- What you are asked to do: For the entries below, report the number of lines containing "Left", without any other content.

[Entries provided — start]

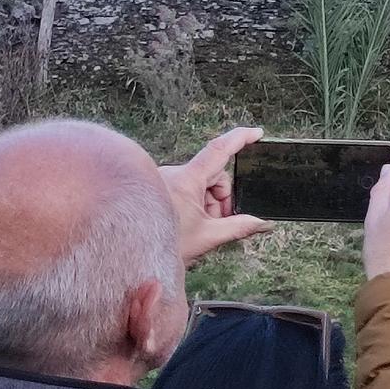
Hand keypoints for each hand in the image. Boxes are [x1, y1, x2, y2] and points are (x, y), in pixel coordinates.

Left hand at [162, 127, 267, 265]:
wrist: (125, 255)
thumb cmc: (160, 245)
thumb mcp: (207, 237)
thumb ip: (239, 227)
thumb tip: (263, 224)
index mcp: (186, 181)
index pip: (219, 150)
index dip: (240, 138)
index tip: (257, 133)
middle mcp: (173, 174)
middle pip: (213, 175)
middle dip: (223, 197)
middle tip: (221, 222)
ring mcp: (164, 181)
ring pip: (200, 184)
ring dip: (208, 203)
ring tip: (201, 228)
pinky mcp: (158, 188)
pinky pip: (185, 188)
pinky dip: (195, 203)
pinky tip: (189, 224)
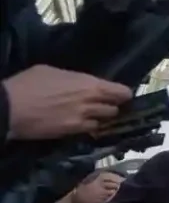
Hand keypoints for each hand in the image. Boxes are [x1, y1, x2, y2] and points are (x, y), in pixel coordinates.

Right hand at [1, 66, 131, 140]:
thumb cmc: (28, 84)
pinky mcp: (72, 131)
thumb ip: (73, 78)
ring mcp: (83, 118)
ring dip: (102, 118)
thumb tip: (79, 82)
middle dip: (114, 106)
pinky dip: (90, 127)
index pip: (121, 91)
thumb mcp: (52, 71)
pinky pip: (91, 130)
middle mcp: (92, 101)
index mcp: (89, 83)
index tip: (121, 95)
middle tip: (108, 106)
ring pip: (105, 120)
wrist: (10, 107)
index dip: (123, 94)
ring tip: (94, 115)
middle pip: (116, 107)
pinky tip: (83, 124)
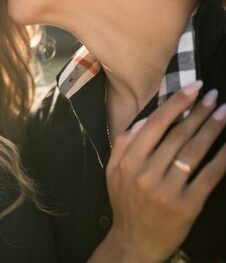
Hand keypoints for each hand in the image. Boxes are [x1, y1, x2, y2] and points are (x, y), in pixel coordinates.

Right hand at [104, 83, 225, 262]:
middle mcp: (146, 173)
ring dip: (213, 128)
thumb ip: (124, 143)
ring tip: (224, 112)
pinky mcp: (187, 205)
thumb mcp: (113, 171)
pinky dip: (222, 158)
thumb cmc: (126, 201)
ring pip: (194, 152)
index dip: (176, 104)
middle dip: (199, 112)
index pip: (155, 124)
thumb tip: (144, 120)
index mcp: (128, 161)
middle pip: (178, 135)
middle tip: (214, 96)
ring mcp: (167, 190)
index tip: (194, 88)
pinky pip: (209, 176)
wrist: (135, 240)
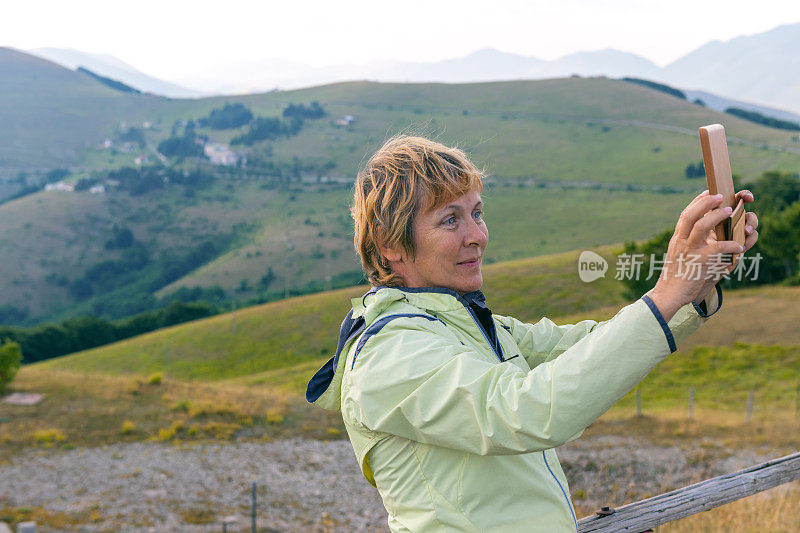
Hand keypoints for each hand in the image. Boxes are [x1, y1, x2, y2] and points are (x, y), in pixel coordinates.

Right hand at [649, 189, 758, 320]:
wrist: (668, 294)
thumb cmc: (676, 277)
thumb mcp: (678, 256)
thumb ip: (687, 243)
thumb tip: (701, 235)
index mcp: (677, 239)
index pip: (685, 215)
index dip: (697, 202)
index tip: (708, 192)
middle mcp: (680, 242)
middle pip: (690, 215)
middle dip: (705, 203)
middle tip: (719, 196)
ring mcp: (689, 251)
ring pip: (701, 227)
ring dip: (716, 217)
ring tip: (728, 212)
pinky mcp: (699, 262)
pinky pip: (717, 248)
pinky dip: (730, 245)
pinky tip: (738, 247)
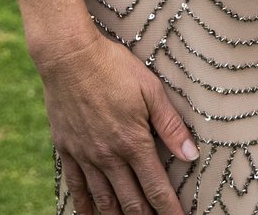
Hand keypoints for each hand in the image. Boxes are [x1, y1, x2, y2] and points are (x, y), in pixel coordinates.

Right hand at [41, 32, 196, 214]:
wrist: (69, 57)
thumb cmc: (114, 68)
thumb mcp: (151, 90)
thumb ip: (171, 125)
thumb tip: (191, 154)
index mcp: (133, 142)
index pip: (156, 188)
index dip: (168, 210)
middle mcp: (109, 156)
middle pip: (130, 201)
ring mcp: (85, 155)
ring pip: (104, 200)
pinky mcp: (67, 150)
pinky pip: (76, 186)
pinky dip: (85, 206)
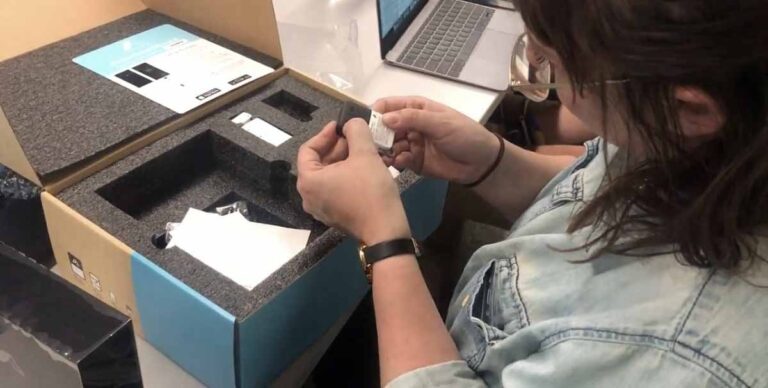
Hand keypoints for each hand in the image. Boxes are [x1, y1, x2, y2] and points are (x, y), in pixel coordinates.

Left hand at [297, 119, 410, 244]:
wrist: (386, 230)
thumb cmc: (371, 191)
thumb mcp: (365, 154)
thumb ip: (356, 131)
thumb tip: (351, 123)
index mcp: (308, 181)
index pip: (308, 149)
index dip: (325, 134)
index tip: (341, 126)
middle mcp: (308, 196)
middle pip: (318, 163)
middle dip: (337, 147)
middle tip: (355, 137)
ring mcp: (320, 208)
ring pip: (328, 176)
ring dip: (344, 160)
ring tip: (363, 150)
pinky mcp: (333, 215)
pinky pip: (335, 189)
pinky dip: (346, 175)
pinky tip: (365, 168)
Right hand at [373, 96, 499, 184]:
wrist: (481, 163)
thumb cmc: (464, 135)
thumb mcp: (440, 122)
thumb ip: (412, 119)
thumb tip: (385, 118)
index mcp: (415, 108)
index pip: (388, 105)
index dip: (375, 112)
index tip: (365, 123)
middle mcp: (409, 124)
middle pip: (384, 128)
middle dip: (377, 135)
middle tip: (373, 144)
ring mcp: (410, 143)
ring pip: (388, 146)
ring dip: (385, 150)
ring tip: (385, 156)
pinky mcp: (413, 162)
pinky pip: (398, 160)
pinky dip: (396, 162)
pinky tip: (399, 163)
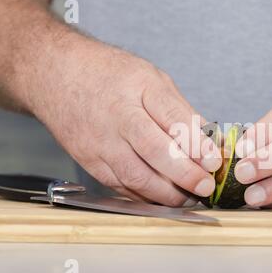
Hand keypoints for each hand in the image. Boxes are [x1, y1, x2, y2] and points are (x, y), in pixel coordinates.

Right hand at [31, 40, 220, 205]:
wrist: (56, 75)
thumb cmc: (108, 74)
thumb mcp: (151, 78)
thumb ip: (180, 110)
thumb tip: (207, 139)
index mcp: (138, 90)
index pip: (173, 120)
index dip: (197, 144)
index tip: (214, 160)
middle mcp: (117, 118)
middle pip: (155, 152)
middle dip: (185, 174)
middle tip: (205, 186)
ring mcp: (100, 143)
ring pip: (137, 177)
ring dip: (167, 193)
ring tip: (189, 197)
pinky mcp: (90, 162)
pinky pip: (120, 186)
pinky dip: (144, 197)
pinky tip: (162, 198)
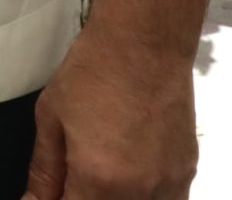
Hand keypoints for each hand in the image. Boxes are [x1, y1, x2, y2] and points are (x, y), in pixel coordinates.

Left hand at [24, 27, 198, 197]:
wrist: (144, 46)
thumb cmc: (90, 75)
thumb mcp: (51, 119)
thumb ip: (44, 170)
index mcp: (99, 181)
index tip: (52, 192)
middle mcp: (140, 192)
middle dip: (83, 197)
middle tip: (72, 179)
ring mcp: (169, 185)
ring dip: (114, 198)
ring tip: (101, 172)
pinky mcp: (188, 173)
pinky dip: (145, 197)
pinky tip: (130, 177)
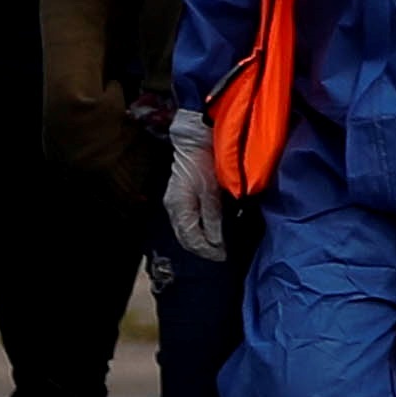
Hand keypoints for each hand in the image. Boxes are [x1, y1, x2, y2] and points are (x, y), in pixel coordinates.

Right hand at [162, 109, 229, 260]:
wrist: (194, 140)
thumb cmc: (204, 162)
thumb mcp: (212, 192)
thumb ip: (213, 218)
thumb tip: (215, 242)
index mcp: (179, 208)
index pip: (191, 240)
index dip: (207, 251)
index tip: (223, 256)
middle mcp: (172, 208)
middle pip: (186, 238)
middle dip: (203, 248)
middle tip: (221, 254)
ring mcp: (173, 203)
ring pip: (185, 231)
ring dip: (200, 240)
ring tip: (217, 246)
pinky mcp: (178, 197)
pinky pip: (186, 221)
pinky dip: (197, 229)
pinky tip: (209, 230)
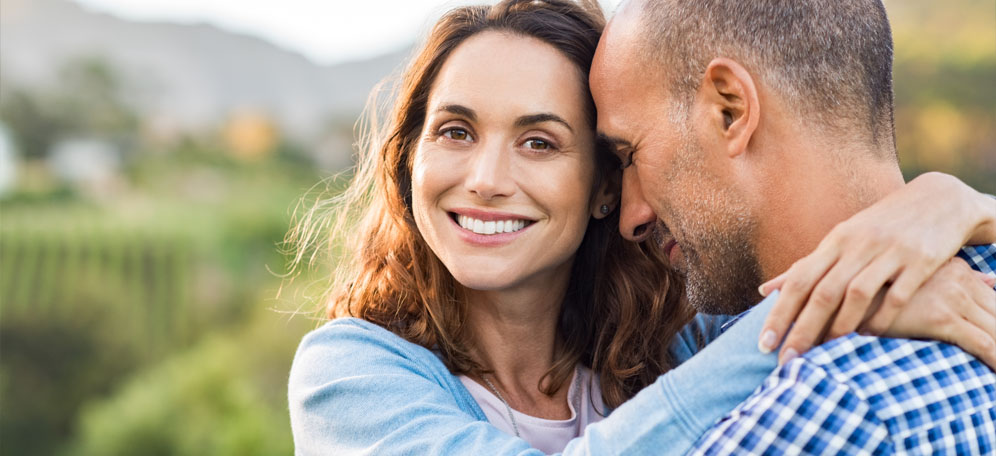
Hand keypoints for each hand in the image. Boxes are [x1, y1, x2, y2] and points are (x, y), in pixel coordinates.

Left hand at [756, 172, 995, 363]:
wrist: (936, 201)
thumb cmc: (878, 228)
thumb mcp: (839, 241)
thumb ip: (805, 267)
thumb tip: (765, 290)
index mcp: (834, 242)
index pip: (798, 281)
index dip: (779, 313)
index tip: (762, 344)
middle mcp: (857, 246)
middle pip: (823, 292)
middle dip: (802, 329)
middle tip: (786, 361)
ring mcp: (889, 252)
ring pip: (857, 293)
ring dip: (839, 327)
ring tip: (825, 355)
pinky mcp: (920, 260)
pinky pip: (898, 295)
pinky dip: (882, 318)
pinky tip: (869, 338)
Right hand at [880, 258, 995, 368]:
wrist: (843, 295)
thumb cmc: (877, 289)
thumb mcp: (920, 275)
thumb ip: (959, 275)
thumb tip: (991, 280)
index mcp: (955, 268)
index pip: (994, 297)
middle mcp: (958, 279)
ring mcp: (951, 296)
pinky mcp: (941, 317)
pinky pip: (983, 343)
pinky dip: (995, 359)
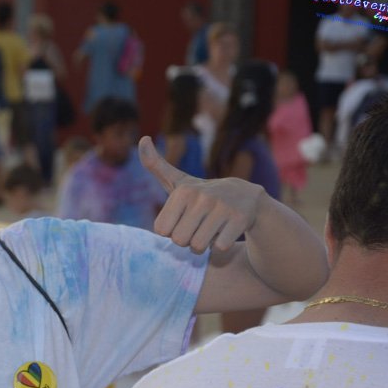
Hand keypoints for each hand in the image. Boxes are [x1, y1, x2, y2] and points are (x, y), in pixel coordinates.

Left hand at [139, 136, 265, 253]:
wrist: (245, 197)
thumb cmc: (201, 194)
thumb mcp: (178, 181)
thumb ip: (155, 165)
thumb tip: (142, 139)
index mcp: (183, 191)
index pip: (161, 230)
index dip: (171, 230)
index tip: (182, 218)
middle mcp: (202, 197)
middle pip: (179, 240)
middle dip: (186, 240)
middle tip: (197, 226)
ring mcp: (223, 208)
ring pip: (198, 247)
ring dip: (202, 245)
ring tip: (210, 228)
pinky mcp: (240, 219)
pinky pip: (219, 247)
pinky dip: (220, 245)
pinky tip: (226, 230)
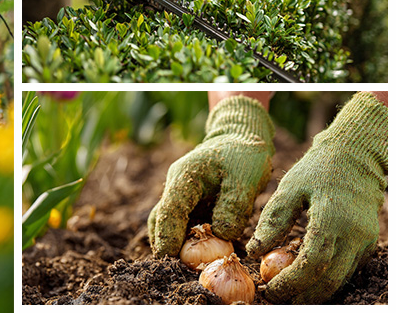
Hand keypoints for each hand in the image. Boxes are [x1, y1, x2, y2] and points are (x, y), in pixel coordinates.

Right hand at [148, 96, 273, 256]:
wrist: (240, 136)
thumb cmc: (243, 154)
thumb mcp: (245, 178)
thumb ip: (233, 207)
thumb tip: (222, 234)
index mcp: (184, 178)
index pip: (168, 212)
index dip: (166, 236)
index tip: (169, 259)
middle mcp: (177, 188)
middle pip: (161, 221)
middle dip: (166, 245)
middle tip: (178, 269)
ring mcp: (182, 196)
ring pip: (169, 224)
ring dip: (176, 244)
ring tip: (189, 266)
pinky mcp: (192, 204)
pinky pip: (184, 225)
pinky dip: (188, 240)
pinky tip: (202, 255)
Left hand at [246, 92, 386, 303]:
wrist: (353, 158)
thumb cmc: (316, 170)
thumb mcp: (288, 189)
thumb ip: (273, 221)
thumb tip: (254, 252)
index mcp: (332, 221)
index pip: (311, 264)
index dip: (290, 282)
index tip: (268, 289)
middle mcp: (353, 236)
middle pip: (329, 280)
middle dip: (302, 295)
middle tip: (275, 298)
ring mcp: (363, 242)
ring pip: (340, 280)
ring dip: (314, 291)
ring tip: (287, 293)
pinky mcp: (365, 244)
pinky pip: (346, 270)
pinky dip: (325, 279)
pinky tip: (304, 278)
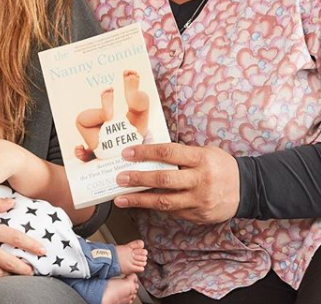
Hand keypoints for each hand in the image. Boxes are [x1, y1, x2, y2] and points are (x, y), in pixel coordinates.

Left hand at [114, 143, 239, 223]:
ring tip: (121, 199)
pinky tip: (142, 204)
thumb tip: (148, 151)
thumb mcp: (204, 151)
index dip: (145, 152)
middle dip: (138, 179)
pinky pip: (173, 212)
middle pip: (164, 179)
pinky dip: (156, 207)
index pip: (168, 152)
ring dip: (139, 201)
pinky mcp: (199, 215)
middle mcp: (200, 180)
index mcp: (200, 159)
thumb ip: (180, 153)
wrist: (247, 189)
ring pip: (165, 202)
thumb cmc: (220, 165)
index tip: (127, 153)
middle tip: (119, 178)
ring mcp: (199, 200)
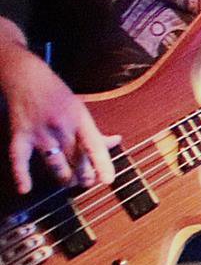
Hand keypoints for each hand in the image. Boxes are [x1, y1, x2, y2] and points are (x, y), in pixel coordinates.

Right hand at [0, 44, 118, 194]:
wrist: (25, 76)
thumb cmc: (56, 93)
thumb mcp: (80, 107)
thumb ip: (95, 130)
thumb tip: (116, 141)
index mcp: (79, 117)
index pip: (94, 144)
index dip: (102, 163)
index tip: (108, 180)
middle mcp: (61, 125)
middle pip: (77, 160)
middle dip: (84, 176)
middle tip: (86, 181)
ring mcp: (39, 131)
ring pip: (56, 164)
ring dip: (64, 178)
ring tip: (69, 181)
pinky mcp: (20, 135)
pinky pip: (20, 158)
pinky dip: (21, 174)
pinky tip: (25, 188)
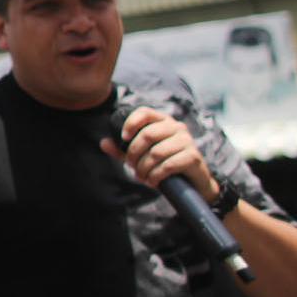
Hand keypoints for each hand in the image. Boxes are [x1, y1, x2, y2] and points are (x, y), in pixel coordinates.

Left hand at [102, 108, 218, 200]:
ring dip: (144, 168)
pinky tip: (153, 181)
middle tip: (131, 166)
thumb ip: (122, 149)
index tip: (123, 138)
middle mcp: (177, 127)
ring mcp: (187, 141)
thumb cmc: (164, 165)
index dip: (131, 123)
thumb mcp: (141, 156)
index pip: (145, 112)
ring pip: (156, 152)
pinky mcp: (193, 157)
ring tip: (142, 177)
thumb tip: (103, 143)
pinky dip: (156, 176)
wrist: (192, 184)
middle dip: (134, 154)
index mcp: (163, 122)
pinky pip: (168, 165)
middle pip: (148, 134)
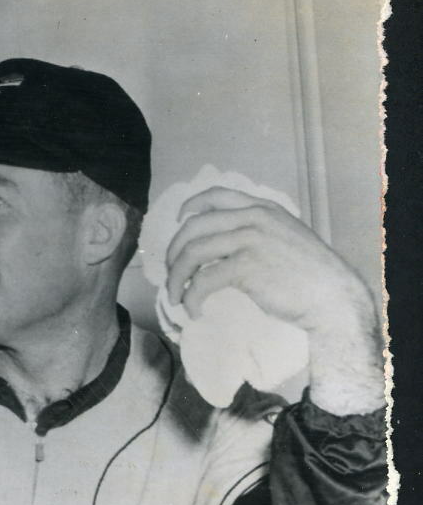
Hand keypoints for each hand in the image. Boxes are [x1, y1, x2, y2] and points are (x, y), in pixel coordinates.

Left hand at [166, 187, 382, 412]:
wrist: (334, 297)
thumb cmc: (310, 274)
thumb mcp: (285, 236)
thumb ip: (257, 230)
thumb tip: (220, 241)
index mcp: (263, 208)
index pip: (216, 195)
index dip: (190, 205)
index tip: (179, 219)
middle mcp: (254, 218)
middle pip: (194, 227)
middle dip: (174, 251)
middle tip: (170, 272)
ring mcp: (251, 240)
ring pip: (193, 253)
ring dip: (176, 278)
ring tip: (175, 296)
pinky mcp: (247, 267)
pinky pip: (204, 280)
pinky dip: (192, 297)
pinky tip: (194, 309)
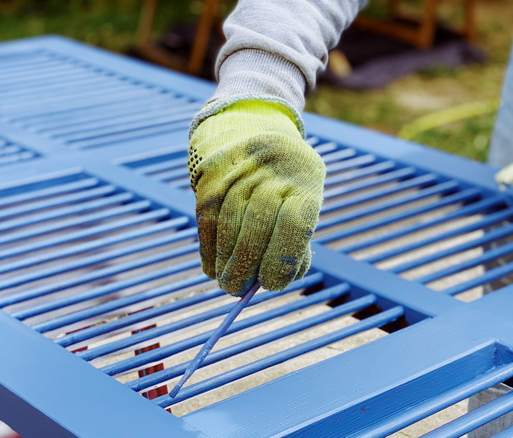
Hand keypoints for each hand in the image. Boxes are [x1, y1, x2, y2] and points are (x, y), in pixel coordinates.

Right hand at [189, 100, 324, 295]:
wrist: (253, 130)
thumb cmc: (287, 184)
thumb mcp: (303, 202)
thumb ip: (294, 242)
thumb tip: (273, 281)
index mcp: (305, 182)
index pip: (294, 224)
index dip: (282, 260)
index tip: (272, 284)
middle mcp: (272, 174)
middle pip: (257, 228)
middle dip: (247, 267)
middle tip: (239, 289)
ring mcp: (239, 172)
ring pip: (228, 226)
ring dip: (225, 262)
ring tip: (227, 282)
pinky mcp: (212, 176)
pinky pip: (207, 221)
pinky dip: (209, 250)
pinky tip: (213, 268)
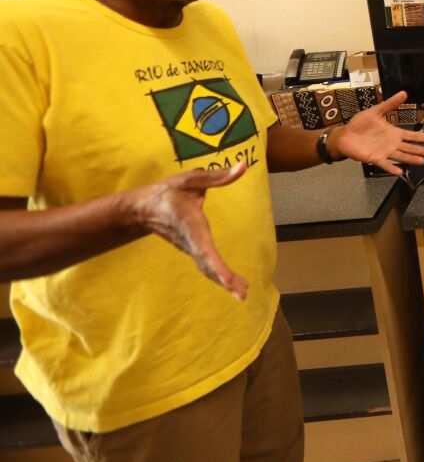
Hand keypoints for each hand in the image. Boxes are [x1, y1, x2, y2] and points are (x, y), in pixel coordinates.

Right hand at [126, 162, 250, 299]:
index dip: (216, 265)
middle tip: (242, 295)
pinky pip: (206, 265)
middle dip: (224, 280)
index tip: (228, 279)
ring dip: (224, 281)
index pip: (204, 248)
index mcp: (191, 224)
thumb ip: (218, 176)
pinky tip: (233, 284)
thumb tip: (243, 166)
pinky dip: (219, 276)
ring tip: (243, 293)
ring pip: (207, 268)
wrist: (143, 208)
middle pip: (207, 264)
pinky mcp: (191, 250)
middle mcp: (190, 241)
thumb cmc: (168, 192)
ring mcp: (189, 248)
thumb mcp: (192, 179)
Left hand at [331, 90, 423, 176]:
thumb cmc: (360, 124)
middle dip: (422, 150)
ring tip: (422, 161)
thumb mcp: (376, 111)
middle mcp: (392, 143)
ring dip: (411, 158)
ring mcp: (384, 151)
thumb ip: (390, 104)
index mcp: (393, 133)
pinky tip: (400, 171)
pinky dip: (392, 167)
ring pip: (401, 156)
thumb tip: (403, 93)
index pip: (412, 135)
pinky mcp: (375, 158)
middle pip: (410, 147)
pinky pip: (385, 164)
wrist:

[Entries provided — finish]

- Solution to the problem: 10